私は、そんな竹の清らかな性質を愛するのである。いつまでも、竹は竹らしく変わらぬことを願っているのである。
※原文、読み下し文、意訳の括弧で囲まれた箇所は、作品画像では未記載です
■解説
本来当詩は「宅辺有苦竹」ではじまる漢詩である。前半の「宅辺有苦竹」では、良寛が住む五合庵に群生する竹の様相が詠まれている。後半の「松柏列那比」では、竹の性質について詠んでいる。本紙に漢詩の前半部分が記されていないことについては、本紙の作品全体を貫く内容を考えてのことだと思われる。
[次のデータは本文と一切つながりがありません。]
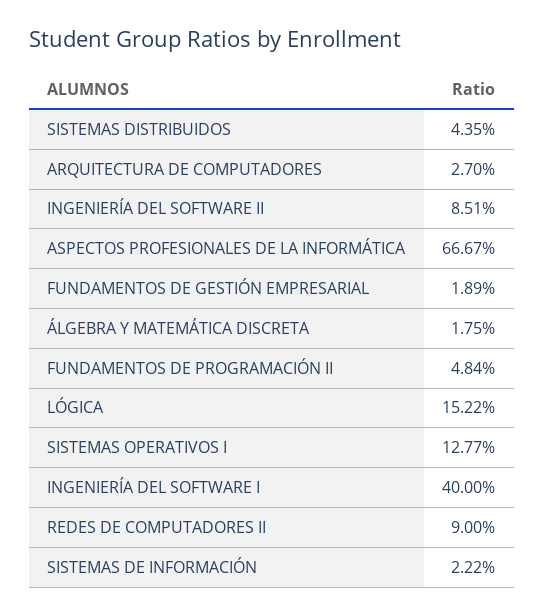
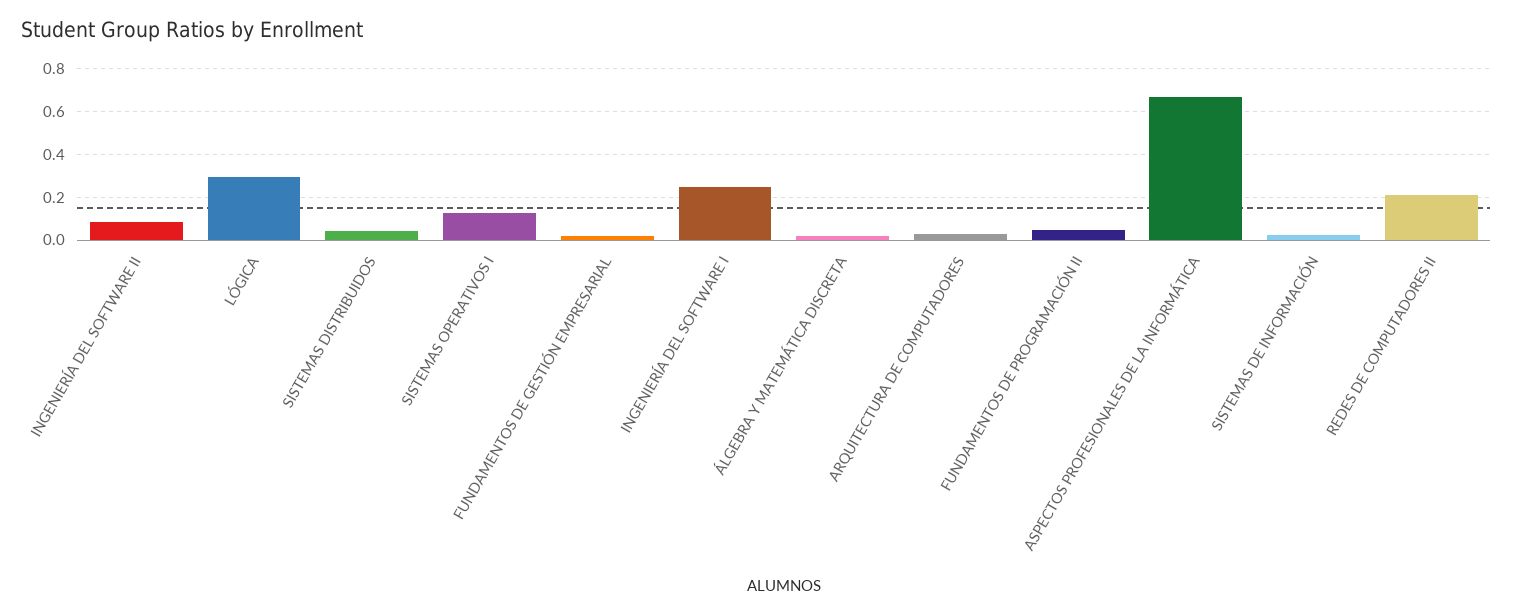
LÓGICA: 0.1522 -> 0.3
INGENIERÍA DEL SOFTWARE I: 0.4 -> 0.25
REDES DE COMPUTADORES II: 0.09 -> 0.2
良寛は、先月号で紹介した漢詩「擔薪下翠岑」に於いてすでに、五合庵での生活の様相を詠んでいることから、同じく五合庵の様相を詠んでいる「宅辺有苦竹」は必要ないとして記さなかったのだろう。
それでは、良寛が当詩で伝えたいことは何であるのだろうか。良寛は「松柏列那比」で竹の性質を詠み終えた後に「希わくは遷る莫れ」と、その性質が変わらないことを願っている。そうした背景にあることは、良寛が竹を心の支えとし、その性質から学んでいるということである。
良寛が心の支えとし、また学んでいる竹の性質について、良寛研究家の谷川敏朗先生は、当詩の文言にそれぞれ意味があるとしている。「竿」は本来の性質、「直」は素直、「節」は節操、「高」は高潔、「心」は心掛、「虚」は虚心、こだわらない心、「根」は性根や根性、「堅」は堅実を表すなどである。良寛は、竹の持つそれらの性質を尊び、竹を見る度にそう成ることを願っていたのではないだろうか。
逸話にある、良寛が出雲崎の西照坊や五合庵の厠の下から生えてきた竹の子を切らずに育てた行為は、良寛の優しさや慈悲の心の現れと云われている。その新たな説として、良寛にとって竹は、修行、生活、心の支えであり、また学ばせてくれる存在である。だからこそ、良寛はそんな竹を切ることが、忍びなかったのかも知しれない。